In Texas, a Vote That Never Should Have Happened
Victor Carrillo, a member of the Texas Railroad Commission, offered a provocative explanation for his loss in a Republican primary on Tuesday. From the Dallas ...
Victor Carrillo, a member of the Texas Railroad Commission, offered a provocative explanation for his loss in a Republican primary on Tuesday. From the Dallas Morning News:
The chairman of the state Railroad Commission is blaming his overwhelming loss to an unknown challenger in Tuesday's Republican primary on GOP voters' bias against his Hispanic surname.
"Given the choice between 'Porter' and 'Carrillo' - unfortunately, the Hispanic surname was a serious setback from which I could never recover, although I did all in my power to overcome this built-in bias," Carrillo wrote.
Porter's upset victory was stunning to political observers. Carrillo had gained several major GOP endorsements and had outspent Porter, a Giddings accountant who filed to run at the last minute, by about 20 to 1. And it raised questions about Republicans' efforts to draw in Hispanic voters, the fastest-growing segment of the electorate.
Some people, including Bush strategist Matt Dowd, say Carrillo is right. Others think he is wrong. I don't know who is right, but I do know one thing: This never would have happened if Texas didn't have an elected Railroad Commission.
Writing at the Daily Dish, Jonathan Bernstein described what it was like voting in Texas on Tuesday :
Yesterday was election day in Texas, and I voted. And I voted. And then I voted some more. If my count was correct, I voted fifty-two times. I voted for Governor, and I voted for U.S. House and Texas House and Texas Senate...OK, I didn't actually know the candidates for the state legislature, by I did feel a bit guilty about that. I voted for Lt. Governor (which is a big deal here in Texas). I voted for Attorney General, and Commissioner of the General Land Office, and Commissioner of Agriculture, and Railroad Commissioner. I don't know what the General Land Office is, no. I voted for judges -- judicial judges, and the county judge, who is the head of the county government, not a judicial judge at all. I voted for more real judges. We know someone who is running for "Judge, County Probate Court No. 2." I voted for her.

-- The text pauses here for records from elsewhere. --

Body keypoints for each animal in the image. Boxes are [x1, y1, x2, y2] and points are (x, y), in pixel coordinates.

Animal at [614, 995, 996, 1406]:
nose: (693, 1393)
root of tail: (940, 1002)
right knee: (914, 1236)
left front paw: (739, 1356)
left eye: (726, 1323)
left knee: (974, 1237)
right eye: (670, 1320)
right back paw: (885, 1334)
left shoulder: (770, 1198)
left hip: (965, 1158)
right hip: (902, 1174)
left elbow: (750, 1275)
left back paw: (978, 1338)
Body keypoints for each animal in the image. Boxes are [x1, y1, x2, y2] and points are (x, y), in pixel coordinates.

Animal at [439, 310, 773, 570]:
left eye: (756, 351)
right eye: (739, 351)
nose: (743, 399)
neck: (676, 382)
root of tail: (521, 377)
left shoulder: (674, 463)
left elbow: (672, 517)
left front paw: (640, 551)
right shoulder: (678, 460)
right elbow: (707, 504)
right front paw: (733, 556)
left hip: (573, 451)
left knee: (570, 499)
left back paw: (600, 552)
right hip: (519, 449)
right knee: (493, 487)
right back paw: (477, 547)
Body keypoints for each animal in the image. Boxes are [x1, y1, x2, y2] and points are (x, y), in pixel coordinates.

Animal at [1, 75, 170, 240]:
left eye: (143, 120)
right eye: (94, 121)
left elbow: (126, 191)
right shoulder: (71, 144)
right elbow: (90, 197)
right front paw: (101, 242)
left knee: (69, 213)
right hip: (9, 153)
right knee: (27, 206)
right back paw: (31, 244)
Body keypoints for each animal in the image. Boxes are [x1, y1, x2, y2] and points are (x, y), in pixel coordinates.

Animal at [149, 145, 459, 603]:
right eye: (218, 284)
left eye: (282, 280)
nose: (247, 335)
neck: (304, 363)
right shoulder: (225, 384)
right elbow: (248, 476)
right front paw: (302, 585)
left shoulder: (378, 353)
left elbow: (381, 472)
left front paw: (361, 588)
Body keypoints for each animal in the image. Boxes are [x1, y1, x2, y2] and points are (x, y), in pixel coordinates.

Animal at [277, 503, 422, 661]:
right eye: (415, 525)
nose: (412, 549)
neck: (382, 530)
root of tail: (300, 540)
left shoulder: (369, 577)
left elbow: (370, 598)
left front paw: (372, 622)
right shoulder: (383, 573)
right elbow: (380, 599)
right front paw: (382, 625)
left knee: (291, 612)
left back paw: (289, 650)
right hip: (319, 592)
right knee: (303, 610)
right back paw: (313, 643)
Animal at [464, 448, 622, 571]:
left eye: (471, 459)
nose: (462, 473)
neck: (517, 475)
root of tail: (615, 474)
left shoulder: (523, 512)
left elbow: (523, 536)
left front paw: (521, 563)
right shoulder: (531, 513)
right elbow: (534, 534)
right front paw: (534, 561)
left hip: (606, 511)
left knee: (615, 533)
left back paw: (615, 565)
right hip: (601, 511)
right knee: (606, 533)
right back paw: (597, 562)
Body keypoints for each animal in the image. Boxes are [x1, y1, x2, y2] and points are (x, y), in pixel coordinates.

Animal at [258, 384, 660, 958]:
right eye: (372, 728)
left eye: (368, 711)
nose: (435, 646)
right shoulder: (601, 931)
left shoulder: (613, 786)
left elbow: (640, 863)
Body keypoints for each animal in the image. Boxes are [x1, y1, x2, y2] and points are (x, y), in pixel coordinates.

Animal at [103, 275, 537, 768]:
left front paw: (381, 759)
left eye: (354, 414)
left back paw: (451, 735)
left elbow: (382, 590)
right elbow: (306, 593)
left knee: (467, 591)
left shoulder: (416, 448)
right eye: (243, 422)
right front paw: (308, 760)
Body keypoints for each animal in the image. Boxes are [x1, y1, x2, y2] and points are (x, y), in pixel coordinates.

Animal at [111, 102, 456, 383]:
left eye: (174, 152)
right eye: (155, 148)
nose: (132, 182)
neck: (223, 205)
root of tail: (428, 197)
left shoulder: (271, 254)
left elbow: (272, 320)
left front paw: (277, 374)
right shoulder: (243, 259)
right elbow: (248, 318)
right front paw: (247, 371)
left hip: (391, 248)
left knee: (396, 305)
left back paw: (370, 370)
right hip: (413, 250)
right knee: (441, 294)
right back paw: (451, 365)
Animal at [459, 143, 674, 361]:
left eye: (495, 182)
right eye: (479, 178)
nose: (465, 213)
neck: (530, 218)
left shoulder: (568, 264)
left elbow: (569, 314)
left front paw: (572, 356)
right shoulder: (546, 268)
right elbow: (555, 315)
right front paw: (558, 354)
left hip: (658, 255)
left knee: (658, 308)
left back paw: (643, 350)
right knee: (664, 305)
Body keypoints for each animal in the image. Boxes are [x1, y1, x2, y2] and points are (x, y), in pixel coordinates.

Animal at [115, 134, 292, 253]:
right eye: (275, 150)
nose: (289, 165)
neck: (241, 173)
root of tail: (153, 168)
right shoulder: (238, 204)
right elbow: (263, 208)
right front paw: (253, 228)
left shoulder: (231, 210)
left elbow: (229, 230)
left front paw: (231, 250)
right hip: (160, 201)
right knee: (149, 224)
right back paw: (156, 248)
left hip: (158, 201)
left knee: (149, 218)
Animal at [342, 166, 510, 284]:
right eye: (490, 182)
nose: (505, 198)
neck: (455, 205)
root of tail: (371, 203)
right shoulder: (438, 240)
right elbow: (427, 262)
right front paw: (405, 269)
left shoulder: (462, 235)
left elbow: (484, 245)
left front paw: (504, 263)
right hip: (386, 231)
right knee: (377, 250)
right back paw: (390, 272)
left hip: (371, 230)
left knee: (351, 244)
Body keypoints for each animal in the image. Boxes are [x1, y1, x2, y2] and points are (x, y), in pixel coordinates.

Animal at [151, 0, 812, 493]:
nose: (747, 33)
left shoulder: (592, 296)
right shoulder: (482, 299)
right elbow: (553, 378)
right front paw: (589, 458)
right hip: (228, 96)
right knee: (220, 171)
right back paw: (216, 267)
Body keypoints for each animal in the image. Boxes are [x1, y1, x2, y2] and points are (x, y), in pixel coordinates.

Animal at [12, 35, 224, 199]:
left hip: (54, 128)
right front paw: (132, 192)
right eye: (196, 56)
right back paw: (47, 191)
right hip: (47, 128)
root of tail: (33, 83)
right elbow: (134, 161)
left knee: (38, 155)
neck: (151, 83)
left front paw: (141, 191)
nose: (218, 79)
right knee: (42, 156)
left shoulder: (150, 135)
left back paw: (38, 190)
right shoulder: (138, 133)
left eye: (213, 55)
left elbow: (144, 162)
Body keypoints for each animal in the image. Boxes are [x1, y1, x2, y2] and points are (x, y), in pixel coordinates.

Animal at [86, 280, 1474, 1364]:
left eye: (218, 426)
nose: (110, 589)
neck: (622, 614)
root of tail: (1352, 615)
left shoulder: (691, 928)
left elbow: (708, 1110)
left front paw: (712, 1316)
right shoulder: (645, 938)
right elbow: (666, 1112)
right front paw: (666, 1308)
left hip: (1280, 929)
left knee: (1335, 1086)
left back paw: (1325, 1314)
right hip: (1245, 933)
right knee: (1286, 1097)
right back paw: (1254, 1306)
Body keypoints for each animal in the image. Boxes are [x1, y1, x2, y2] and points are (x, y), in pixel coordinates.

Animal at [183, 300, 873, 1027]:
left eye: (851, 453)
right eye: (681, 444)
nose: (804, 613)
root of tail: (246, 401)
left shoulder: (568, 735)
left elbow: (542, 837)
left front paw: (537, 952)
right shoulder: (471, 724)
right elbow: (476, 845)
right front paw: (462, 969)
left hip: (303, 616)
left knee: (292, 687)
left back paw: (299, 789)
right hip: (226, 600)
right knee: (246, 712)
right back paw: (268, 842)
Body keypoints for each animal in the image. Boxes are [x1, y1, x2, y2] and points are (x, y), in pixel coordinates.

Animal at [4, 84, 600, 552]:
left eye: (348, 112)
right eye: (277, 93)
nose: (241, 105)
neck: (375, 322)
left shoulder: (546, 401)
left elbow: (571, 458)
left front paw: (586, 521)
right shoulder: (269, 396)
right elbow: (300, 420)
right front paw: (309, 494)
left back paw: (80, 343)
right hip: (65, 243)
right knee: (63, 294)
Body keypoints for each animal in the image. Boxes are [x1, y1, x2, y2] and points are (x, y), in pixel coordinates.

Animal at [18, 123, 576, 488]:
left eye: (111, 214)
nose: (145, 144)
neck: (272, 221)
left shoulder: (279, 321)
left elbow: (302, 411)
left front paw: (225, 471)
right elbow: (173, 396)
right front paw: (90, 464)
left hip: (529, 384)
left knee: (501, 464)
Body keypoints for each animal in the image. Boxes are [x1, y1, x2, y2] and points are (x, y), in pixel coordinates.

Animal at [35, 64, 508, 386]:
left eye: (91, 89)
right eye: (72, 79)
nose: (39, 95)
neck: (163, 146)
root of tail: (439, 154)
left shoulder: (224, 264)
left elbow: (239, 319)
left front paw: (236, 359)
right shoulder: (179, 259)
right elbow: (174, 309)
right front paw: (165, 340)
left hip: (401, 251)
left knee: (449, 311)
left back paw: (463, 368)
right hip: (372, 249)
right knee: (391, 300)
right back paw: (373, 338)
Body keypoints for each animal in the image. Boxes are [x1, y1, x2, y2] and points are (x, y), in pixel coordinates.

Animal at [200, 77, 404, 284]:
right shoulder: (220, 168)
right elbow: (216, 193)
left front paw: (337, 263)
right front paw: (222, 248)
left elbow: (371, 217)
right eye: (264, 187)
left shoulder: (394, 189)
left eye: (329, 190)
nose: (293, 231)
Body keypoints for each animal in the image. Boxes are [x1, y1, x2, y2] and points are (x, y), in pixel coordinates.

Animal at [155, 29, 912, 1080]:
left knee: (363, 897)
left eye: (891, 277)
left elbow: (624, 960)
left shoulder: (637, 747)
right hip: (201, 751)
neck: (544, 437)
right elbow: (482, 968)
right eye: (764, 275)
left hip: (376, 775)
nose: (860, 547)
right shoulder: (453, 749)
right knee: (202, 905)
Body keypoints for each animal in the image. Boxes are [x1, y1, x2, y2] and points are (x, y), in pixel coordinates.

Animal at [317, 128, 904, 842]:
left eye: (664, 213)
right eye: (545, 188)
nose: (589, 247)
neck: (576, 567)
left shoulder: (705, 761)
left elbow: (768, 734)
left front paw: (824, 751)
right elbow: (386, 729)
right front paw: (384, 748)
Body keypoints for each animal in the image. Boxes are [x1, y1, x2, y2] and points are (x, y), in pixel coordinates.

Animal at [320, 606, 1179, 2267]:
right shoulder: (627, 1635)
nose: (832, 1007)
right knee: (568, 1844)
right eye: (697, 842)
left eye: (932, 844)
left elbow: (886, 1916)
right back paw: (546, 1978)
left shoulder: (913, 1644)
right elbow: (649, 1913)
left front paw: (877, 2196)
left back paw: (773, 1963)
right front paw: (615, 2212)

I voted for District Clerk. I don't know what kind of district the District Clerk is clerk for. I'm pretty sure it's not pronounced the British way, though. I voted for party chair...actually, Party Chairman, although I voted for a woman, but what do I know?
(Hat tip: Matt Yglesias)
I love elections, but when people have no idea who they're voting for or what the offices they're voting for do, that's probably a sign that a place has too many elected offices. With 52 votes in one day, even reasonably informed citizens are just going off of the endorsements of people or groups with which they tend to agree. Or, they're voting based on the name.
Plus, don't some of these jobs require technical expertise -- expertise that is easier to acquire through appointments than elections?